Dr Nicholson said: “After the impact and the formation of the central uplift, the soft sediments surrounding the crater flowed inwards towards the evacuated crater floor, creating a visible ‘rim’.

“Earthquakes caused by the impact appear to have liquefied sediments beneath the seafloor across the entire shelf, causing faults to form beneath the seafloor.

“The impact was also associated with large landslides as the shelf margin collapsed beneath the ocean.

“Additionally, we see evidence of a train of tsunami waves moving away and then returning toward the crater, with large resurgence scars preserving evidence of this catastrophic event.”

A natural laboratory for asteroid impact research

Dr.

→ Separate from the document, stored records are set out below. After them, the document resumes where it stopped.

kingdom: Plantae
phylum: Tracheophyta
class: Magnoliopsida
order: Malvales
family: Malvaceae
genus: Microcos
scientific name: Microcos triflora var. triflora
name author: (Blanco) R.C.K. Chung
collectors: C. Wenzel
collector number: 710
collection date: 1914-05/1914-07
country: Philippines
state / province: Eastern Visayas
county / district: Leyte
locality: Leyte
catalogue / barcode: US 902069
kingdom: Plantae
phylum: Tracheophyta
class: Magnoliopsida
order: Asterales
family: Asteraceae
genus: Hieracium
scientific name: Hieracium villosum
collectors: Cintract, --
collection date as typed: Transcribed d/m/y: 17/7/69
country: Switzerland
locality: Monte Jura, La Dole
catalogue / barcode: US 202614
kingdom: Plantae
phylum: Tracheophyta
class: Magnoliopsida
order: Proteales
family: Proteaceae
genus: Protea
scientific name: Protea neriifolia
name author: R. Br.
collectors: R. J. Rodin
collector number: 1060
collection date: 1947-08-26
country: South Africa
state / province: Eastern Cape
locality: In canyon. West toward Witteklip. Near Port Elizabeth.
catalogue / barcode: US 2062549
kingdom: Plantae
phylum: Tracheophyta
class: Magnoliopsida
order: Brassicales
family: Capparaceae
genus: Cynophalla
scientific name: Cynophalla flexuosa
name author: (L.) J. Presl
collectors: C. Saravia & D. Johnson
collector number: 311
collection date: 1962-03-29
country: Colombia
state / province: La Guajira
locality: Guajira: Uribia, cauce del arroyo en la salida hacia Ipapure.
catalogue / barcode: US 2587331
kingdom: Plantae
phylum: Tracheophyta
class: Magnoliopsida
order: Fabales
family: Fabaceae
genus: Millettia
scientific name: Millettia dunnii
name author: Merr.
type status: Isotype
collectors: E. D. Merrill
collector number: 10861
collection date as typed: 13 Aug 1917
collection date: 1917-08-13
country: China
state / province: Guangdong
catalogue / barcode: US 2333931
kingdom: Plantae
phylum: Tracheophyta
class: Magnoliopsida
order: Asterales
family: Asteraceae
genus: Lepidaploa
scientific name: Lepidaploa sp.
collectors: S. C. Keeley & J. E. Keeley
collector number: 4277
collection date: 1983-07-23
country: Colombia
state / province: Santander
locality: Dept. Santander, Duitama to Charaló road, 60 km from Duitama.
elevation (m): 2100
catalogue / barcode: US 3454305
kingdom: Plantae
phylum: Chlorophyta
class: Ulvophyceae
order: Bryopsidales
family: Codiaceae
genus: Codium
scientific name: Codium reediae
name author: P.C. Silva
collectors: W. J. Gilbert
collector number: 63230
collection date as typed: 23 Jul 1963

Nicholson points out that humans have never seen an asteroid of this size crash into Earth.

“The closest human event has come to seeing something like this is the Tunguska event of 1908, when a 50-meter asteroid entered Earth’s atmosphere and exploded in the sky above the Siberia.”

“The new 3D seismic data across the entire Nadir Crater provides an unprecedented opportunity to test hypotheses about impact craters, develop new models of crater formation in the marine environment, and understand the consequences of such an event.

“We have applied to IODP3, which is a new international drilling program, to drill into the seafloor and recover cores from the crater. These will give us more information about the shock pressures experienced during the impact as well that about the precise age and sequence of events that occurred after this event.

Unlike the Moon, Earth’s craters erode

Collaborator Dr Sean Gulick of the University of Texas at Austin, USA, a geophysicist and impact process expert, noted: “3D seismic images of a fully preserved impact crater provide a fantastic opportunity to research that can allow us to examine how impact processes and craters scale with impactor size, both to understand the evolution of Earth and other worlds.

Collaborator Dr Veronica Bray of the University of Arizona, an expert on impact craters across the solar system, commented: “We see pristine impact craters on airless bodies like the moon, but we don’t have no subsurface structural information.

“On Earth, it’s the opposite: we have structural data from seismic, field mapping and drill cores, but craters are generally very eroded on the surface.

“New 3D seismic imaging from Nadir gives us both. It’s a surprisingly good look at an impact crater!”

Could an asteroid this size hit Earth soon?

The asteroid Bennu, a pile of rubble, is about 400 m in diameter. It is considered the most dangerous object in near-Earth orbit. According to NASA scientists, the total probability of impact until 2300 is approximately 1 in 1,750 (or 0.057%).

The researchers were also able to identify September 24, 2182 as the most significant date in terms of potential impact, with a probability of impact of 1 in 2,700 (or approximately 0.037%).